Consider a plane with the outer normal unit vector of (1/√2, -1√2, 0). There is a force of (2,1,5) acting on the surface. What is the component of force normal and parallel to the plane? What is the maximum parallel component to the plane?

I would like to check my answers for the first two, but do not know how to find the maximum parallel component. I'm guessing since my direction is at a 45 degree angel, the maximum parallel component of the force should be given at the 45 degree angle?

Homework Equations

Dot product and Pythagorean theorem
Force = 2^2 +1^2 + 5^2 = √30

The Attempt at a Solution

I found the normal force to be (1/2, -1/2, 0) through doing the dot product of force and the unit vector, and then multiplying the scalar product by the unit vector again.
For the parallel component, I found the magnitude of the Force and the magnitude of the normal Force, and used Pythagorean theorem. I got √Force^2 - 1^2. = 29.98(1/√2, 1/√2, 0).

Thank you

 

[Poto23]

bump 10char

 

[HallsofIvy]

Homework Statement

Consider a plane with the outer normal unit vector of (1/√2, -1√2, 0). There is a force of (2,1,5) acting on the surface. What is the component of force normal and parallel to the plane? What is the maximum parallel component to the plane?

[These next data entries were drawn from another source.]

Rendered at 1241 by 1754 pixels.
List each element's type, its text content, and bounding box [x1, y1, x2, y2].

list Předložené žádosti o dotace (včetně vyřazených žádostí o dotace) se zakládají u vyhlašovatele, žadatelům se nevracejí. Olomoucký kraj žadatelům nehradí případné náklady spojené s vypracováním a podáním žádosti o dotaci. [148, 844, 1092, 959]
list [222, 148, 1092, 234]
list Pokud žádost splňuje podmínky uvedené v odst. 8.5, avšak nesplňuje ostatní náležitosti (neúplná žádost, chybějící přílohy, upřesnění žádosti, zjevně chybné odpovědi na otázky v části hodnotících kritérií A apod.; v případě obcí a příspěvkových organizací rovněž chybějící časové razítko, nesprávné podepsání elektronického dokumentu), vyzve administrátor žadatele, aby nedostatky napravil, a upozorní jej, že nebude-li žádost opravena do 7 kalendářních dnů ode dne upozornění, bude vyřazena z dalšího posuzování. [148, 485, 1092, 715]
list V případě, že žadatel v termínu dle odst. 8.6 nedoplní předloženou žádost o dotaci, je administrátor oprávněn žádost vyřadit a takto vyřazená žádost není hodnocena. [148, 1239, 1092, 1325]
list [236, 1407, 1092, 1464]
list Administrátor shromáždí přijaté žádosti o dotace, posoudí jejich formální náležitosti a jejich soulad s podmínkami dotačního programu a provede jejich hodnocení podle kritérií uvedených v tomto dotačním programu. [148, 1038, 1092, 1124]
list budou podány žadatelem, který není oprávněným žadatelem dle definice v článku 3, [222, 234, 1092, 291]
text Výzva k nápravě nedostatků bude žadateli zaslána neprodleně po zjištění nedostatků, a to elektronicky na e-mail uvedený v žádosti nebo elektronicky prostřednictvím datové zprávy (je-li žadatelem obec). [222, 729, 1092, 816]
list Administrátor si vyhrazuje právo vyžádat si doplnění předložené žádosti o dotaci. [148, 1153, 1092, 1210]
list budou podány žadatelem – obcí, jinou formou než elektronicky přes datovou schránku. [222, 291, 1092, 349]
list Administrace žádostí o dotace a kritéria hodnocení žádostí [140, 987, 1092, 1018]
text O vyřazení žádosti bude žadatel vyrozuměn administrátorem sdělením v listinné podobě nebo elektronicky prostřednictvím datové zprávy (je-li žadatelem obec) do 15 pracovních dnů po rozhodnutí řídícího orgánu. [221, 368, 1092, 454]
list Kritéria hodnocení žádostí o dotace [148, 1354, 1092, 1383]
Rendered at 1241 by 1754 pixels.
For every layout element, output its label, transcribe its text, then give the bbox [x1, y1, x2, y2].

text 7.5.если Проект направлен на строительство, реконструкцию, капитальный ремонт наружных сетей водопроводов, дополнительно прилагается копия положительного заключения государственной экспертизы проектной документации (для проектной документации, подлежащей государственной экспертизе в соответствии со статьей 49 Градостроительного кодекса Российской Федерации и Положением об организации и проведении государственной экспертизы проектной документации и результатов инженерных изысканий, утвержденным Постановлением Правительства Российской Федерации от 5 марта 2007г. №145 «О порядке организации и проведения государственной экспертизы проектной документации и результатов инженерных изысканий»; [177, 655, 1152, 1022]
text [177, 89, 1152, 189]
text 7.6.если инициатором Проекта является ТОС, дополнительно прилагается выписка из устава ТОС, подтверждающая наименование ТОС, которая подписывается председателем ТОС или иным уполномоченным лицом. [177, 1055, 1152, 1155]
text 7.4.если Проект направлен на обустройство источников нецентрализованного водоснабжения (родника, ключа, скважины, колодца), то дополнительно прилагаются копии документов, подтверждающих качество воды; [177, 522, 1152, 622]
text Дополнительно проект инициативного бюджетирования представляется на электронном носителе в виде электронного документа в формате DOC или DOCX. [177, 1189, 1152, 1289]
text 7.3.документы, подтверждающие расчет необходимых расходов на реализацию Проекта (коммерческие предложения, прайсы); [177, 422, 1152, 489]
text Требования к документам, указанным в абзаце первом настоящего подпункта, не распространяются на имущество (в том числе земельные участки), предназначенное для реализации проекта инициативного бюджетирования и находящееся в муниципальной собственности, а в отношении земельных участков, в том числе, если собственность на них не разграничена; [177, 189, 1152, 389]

I would like to check my answers for the first two, but do not know how to find the maximum parallel component. I'm guessing since my direction is at a 45 degree angel, the maximum parallel component of the force should be given at the 45 degree angle?

Homework Equations

Dot product and Pythagorean theorem
Force = 2^2 +1^2 + 5^2 = √30

The Attempt at a Solution

I found the normal force to be (1/2, -1/2, 0) through doing the dot product of force and the unit vector, and then multiplying the scalar product by the unit vector again.

For the parallel component, I found the magnitude of the Force and the magnitude of the normal Force, and used Pythagorean theorem. I got √Force^2 - 1^2. = 29.98(1/√2, 1/√2, 0).

Thank you

Your normal vector is correct. To find the parallel vector, just use the fact that the normal and parallel vector must add to the original vector: (x, y, z)+ (1/2, -1/2, 0)= (2, 1, 5).

 

[Poto23]

I will wait next time. Thank you for letting me know.